• Stated exercise 1: Gather every line of the rows below that contains the string "kern".

• Selected extract:
┌──
Seán Moran: The shocking truth about modern football

Evolution of championship formats is inexorably removing element of surprise

One of the sensibilities hardest to kick when it comes down to championship reform in football is the idea that a team can spring a shock. The narcotic power of these occurrences is such that it can persuade counties to undergo decades of ritual humiliation, dulling the pain and feeding hallucinogenic visions of a future in which anything is possible.

Waterford can still speak with pride about the day – June 2nd, 1957 – when Kerry came to the Sportsground (now Walsh Park) in slight disarray but with a debutant at wing back, Waterville's Mick O'Dwyer, who would go on to greater things. A one-point win, 2-5 to 0-10, ensured that the crowd at the final whistle was twice what it had been at the start of the match, as curious local residents filed into the ground to have a look at the unfolding history.
└──
• Stated exercise 2:
Answer these questions using the football article above:
(a) According to the subheading, what is the evolution of championship formats inexorably removing?
(b) On what date did Kerry come to the Sportsground?
(c) Who made his debut at wing back for Kerry that day?

• Data records:
┌──
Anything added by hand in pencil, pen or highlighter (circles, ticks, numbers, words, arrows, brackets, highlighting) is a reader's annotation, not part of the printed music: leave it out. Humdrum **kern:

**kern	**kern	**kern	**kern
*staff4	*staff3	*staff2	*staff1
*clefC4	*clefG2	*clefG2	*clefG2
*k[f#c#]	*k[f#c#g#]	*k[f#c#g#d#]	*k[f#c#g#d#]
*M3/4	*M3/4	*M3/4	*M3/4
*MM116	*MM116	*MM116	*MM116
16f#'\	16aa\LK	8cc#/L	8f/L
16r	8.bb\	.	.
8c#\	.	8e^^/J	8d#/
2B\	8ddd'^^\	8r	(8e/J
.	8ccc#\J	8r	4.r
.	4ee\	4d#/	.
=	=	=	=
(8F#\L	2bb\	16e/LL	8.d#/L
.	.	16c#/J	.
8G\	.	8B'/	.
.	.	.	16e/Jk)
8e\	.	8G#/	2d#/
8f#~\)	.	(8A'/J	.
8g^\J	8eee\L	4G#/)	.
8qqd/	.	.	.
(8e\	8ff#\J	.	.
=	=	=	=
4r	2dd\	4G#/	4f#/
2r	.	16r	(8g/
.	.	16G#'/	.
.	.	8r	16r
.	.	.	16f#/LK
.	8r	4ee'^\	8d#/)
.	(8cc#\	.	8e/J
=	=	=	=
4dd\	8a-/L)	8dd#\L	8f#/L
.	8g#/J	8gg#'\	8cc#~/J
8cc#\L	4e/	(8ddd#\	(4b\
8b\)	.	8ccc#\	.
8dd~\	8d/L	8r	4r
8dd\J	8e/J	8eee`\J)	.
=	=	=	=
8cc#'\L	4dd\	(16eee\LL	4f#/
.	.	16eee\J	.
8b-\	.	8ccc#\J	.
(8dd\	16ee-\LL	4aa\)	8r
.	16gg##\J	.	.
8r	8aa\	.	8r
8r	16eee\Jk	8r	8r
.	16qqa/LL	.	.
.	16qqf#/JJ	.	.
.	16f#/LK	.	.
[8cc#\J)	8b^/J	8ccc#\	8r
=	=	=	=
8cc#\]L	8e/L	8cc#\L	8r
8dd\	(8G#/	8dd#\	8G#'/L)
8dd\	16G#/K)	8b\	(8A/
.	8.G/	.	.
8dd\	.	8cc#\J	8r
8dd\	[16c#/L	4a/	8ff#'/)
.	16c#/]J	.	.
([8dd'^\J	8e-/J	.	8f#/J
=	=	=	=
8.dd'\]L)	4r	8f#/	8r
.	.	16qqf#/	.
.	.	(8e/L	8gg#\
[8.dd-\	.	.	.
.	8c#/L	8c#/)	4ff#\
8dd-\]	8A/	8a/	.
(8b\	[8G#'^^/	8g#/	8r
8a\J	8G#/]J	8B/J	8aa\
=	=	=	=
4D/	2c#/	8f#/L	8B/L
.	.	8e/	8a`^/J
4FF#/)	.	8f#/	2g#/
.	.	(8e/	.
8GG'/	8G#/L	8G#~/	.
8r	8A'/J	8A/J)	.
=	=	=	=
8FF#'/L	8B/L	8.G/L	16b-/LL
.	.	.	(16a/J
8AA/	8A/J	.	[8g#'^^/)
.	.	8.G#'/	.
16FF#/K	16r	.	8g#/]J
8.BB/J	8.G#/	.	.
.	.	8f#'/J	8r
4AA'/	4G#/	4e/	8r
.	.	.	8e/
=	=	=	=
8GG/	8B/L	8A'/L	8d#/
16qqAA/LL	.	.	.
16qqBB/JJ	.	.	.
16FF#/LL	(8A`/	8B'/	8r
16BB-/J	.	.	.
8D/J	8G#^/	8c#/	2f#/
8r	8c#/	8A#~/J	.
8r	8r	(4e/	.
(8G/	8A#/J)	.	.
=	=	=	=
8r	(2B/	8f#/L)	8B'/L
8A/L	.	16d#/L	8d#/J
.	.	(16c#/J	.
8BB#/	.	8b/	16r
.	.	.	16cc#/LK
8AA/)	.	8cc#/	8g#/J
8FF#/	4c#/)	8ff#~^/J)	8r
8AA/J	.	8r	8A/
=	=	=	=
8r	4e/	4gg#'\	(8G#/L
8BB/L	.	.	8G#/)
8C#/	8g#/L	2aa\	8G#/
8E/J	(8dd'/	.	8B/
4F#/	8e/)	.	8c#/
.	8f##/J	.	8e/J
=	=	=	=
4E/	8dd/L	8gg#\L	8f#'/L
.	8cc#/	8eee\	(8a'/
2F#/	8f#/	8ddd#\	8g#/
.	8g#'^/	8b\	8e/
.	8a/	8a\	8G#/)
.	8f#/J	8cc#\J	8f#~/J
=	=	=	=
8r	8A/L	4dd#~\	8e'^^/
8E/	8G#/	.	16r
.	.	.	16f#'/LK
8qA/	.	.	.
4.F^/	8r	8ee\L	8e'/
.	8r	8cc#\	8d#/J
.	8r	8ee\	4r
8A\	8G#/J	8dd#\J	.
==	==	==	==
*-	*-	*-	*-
└──
• Task solution 1:
Anything added by hand in pencil, pen or highlighter (circles, ticks, numbers, words, arrows, brackets, highlighting) is a reader's annotation, not part of the printed music: leave it out. Humdrum **kern:
**kern	**kern	**kern	**kern

• Task solution 2:
(a) The element of surprise.
(b) June 2nd, 1957.
(c) Waterville's Mick O'Dwyer.